Conclusion: A small increase in long-term exposure to PM2.5 leads to a large increase in the COVID-19 death rate.
In a world where coronavirus is the new norm, the case for energy transition from a health perspective has never been stronger.
As cities look for alternatives to public transport, e-mobility, bikes, scooters, monocycles – whatever – green options really ought to play a significant role in all our thinking.
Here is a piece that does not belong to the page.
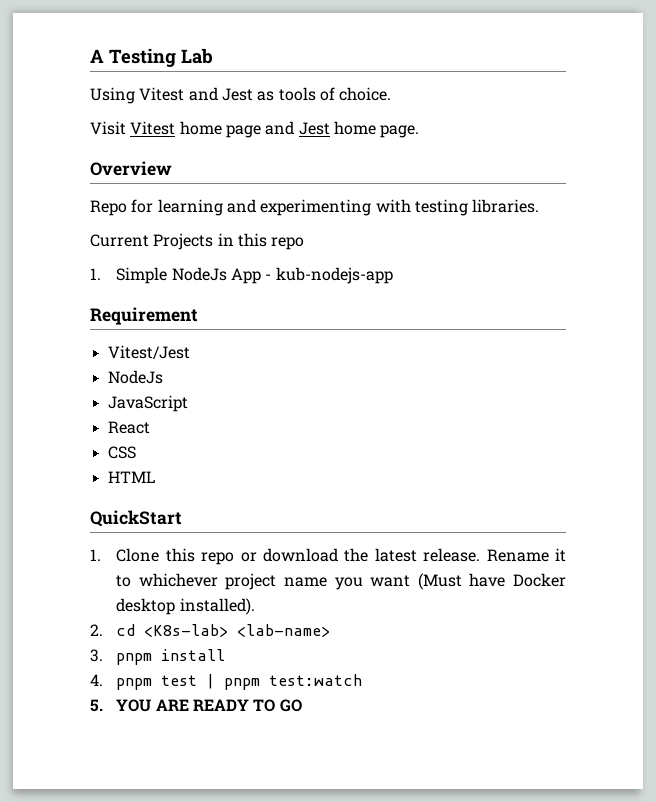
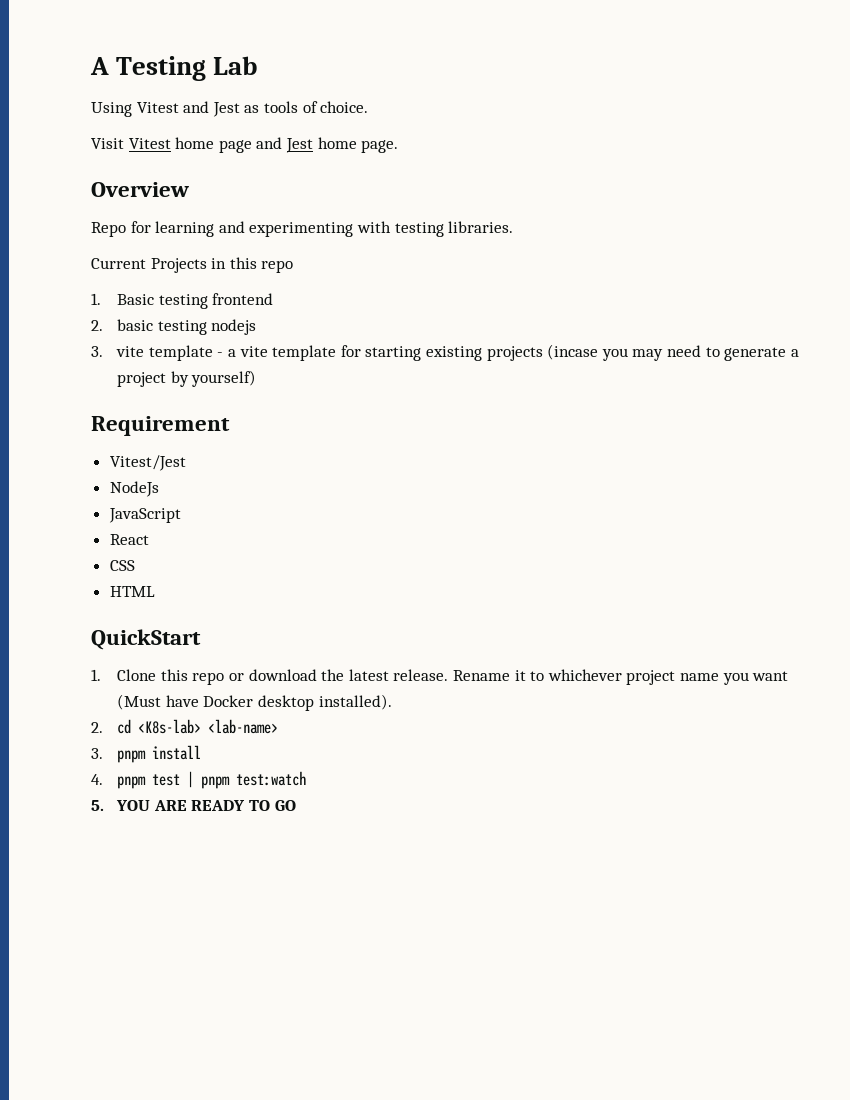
[116,267,393,284] Simple NodeJs App - kub-nodejs-app -> [117,293,274,309] [91,319,257,335] [91,344,799,361] [117,370,257,387] Basic testing frontend // 2. basic testing nodejs // 3. vite template - a vite template for starting existing projects (incase you may need to generate a project by yourself)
Have a great weekend everyone,
Editor, UK Uncensored
PS On the use of face masks.
It seems to me that the consensus of people I like and respect (read: agree with) is that masks are helpful in preventing the spread of the virus and should be worn by everyone every time they go outside.
The performance of mask-wearing countries seems ample evidence of this for me.
However… having been told that, if everyone started wearing masks, what would be the impact on behaviour? Wouldn’t everyone start thinking okay, wearing a mask so, probably fine to go here, see them or do that?
One of my favourite themes is that a lower appearance of risk leads to higher risk, because of behavioural changes. You get better (fall less often) at skiing so you go faster, and maybe you stop wearing a helmet. That means a lower frequency of risk but a much higher risk of serious injury.
The risk has changed, adapted, but it is still there. I wonder how significant that would be with mask-wearing. On balance I still feel (annoyingly because I don’t want to) that ubiquitous mask-wearing would bring potentially huge national health benefits, but the behavioural approach to risk might reduce them somewhat.